So ever since my doctor appointment last week, I've been doing a lot of thinking about where I stand with all this medical stuff. I've never been too keen on taking medications. Whether it's a Tylenol for a headache or something bigger, I just don't like doing it. I feel like there is always something else I could or should try before going that route. And I especially don't like the idea of being on something every day for the rest of my life. I think that's part of the problem I had with birth control. I was terrible about making a pill a part of each day. The other side effects were a bigger issue for me, but the daily pill part was annoying. It's been tough to remember to take my vitamins--and now metformin--each day. I think I am subconsciously motivated to remember now, knowing that it might regulate my system and make it possible for me to get pregnant. But how far can I take that argument? How far is too far?

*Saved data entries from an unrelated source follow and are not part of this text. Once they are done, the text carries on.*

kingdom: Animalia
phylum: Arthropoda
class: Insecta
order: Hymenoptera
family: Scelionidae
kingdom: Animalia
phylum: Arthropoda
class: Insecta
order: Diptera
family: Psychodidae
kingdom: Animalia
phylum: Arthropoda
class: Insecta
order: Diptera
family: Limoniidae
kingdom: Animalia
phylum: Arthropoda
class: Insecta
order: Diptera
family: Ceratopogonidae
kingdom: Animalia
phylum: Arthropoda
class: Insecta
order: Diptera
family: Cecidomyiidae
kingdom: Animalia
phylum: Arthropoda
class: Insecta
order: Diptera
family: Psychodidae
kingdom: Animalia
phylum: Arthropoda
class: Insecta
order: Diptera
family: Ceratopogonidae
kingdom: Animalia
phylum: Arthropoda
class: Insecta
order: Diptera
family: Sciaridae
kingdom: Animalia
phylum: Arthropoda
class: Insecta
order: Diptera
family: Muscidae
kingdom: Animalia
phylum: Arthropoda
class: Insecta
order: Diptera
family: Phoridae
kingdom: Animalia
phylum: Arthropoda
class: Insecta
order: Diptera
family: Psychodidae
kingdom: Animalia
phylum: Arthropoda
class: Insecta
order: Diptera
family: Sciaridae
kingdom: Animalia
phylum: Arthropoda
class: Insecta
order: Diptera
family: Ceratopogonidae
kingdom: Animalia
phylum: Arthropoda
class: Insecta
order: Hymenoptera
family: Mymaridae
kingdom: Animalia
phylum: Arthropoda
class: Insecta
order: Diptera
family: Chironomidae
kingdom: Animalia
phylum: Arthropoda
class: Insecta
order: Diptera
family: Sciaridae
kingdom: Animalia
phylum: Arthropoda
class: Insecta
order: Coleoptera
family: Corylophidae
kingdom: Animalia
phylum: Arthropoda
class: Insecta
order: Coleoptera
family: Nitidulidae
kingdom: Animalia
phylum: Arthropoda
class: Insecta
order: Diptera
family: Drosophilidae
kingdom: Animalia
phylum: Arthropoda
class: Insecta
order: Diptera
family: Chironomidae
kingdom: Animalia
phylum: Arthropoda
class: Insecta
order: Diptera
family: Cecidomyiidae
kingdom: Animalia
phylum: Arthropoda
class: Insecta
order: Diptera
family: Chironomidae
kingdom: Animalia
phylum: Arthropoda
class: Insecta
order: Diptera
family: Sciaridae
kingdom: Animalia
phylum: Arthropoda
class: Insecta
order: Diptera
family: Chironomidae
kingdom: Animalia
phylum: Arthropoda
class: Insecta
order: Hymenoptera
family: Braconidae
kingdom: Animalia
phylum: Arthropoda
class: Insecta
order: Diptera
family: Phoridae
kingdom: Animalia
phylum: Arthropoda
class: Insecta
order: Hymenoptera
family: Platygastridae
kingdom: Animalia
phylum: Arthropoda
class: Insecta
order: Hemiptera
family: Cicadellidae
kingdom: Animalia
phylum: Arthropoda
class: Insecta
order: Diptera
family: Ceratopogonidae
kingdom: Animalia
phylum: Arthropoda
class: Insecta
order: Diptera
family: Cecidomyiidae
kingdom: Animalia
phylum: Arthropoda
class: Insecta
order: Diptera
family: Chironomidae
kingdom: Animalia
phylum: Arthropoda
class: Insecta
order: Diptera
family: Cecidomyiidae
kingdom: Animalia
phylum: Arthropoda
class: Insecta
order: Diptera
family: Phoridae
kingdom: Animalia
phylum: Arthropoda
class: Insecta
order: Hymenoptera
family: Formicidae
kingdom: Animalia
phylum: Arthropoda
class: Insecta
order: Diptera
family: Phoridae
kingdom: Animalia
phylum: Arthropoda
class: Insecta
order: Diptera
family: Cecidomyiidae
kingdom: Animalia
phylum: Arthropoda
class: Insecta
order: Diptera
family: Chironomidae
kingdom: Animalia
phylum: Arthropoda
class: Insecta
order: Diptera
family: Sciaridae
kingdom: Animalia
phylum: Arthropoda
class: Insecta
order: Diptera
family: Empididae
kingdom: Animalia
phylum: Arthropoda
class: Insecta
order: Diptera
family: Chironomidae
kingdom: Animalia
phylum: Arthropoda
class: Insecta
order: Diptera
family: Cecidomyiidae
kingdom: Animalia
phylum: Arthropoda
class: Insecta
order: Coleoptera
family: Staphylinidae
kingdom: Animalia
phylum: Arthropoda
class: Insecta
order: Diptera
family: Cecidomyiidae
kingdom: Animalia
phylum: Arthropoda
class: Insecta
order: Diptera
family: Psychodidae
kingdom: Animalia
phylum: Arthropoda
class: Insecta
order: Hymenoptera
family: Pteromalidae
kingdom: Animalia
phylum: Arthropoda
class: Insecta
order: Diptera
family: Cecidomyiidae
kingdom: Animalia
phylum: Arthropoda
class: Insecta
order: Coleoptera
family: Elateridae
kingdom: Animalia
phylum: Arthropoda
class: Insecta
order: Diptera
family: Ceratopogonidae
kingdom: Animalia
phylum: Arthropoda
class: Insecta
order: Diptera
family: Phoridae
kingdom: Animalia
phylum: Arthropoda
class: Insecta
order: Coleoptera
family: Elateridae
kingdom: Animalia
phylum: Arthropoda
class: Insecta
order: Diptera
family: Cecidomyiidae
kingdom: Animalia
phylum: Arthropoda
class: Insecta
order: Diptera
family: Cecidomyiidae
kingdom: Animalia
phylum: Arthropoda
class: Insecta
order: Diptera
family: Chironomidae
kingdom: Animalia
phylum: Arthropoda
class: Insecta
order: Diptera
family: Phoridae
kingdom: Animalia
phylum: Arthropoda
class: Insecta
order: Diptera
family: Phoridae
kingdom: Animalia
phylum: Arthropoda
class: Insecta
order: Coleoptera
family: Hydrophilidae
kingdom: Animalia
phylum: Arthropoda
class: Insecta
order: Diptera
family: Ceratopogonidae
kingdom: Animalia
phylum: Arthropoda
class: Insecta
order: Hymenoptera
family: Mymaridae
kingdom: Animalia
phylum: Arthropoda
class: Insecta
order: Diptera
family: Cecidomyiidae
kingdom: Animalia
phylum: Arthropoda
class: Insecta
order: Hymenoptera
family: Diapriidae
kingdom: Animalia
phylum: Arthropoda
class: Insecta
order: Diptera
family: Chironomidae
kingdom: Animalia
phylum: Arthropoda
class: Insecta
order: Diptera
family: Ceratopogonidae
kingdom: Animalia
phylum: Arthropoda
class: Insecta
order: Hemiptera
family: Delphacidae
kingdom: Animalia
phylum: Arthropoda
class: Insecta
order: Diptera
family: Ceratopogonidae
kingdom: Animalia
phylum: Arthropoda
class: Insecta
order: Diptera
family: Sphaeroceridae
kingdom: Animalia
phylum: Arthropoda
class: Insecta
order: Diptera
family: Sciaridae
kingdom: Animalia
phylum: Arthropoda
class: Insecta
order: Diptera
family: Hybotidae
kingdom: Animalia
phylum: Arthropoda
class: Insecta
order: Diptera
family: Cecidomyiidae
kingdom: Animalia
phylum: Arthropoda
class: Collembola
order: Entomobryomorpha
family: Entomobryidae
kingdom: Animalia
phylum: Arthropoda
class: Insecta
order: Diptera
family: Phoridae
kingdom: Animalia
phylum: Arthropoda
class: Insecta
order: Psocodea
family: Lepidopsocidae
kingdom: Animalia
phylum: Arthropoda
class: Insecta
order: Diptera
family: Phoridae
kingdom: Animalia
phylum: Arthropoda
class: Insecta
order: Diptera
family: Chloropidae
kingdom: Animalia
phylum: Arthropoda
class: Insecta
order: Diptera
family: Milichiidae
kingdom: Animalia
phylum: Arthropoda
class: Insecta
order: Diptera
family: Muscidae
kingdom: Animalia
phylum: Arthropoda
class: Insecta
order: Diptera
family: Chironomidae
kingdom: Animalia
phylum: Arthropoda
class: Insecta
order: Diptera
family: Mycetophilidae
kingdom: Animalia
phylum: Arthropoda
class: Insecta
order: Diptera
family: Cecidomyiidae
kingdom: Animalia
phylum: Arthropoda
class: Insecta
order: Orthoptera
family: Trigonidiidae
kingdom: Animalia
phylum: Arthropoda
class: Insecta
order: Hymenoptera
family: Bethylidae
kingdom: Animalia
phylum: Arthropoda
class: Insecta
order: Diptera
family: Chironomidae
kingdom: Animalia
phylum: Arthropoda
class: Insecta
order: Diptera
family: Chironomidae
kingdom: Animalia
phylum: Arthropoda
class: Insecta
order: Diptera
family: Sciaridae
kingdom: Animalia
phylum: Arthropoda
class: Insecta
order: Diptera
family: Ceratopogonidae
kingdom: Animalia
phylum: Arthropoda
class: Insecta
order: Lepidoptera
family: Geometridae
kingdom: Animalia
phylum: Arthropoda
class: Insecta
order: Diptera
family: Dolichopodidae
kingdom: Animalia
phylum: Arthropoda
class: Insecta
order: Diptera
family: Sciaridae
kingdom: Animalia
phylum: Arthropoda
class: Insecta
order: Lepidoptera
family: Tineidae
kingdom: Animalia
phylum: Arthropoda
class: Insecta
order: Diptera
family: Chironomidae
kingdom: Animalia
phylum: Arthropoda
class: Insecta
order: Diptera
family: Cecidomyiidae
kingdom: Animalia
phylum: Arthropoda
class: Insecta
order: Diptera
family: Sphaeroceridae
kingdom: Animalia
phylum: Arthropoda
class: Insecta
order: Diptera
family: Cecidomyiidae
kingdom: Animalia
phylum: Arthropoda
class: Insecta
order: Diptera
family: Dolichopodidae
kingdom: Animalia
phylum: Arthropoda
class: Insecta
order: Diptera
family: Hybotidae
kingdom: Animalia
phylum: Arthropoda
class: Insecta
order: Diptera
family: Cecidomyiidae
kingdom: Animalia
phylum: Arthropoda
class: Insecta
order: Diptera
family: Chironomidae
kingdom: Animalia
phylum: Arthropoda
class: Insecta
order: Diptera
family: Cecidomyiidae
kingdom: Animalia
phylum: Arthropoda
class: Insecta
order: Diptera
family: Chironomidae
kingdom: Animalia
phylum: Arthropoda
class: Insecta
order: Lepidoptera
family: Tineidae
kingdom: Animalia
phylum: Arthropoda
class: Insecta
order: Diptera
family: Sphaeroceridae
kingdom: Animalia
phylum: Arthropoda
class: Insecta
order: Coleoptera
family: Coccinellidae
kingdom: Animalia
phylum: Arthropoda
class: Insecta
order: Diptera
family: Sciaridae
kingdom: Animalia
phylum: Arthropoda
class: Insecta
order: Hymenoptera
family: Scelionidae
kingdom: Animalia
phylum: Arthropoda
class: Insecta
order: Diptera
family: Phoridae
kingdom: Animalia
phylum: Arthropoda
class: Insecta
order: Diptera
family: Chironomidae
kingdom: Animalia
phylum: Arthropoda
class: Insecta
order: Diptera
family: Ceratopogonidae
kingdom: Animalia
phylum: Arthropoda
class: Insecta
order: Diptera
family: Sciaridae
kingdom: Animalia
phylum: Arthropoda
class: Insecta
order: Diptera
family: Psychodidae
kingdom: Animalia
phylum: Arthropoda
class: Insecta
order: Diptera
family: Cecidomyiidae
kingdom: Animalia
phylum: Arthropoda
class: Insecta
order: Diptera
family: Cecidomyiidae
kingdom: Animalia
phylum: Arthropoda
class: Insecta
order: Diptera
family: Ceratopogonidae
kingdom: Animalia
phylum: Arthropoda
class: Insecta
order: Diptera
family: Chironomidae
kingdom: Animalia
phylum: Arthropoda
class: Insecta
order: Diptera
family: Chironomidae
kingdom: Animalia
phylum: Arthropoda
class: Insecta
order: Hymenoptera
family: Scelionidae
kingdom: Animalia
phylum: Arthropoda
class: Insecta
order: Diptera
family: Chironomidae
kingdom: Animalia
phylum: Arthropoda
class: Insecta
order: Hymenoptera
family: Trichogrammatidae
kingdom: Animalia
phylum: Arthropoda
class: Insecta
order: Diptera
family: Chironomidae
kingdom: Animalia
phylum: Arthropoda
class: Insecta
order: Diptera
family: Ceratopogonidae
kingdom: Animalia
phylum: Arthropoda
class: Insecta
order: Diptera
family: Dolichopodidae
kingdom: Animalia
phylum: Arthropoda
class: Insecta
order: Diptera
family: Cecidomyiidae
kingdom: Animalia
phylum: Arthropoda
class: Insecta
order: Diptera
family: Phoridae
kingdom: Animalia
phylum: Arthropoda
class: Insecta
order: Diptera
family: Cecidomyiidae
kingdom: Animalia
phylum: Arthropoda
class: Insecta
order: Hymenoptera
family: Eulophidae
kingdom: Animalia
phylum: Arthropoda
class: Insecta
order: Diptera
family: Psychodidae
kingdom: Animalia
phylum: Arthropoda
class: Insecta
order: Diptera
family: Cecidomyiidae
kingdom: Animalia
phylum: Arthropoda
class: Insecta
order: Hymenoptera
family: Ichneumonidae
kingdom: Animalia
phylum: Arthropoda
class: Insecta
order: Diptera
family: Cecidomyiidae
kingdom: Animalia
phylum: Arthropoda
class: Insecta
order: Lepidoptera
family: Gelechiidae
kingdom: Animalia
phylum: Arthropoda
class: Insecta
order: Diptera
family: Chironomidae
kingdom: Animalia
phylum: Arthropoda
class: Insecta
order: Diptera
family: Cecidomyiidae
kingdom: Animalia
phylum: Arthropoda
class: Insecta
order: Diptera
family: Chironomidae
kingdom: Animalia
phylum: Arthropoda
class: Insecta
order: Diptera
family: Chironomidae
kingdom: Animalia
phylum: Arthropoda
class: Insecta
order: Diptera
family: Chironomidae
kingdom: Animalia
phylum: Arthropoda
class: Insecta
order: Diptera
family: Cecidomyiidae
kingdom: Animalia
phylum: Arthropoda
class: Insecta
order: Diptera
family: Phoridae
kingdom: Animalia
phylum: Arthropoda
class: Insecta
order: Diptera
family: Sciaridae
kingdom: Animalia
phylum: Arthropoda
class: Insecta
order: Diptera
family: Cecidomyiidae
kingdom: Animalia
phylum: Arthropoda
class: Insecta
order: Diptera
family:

I talked in my last post about the fear of Clomid. I'm still really conflicted about it. My doctor says that I am free to start it at any point. That "opportunity" has become this huge weight hanging over my head. I had a friend ask me why I wouldn't just take it. It forced me to think more about the whole thing and while I don't feel like I'm any closer to making a firm decision, I am certainly farther from being on board with it than I was. I knew that one of the side effects of Clomid was that a woman's cervical fluid could be diminished. Cervical fluid is so important to getting pregnant, so it seemed counterproductive to take a pill that would make it disappear, even if it did force the release of an egg. One article I read said that it even make cervical fluid hostile to sperm. If slowing them down isn't bad enough, we're now going to kill them!? Again, seems kind of backwards. I did some more reading and it also seems that Clomid is only successful at forcing ovulation for 70-80% of women in the first three months; then after that, it only results in pregnancy for like 60% of those women. That works out to like a 30% success rate for getting pregnant on the drug. Plus, everything I read said that it should only be used for like 6 cycles because some research shows increased risk of ovarian cancer with prolonged use. And the higher the dose (it starts at 50mg/day and can be prescribed up to 250mg/day), the greater the risk. I know lots of women have had success, but I just can't get over those risks! And what happens when/if that doesn't work? Things only get exponentially more expensive after that. Hormones, AI, IVF...all run into the thousands of dollars and many times aren't covered by insurance. And even if we get to a point where we have to choose adoption, that is even so expensive (financially and emotionally).
I don't have the answers. I'm not sure there is any one right answer. I'm praying that I won't have to get to the point where I have to make that decision.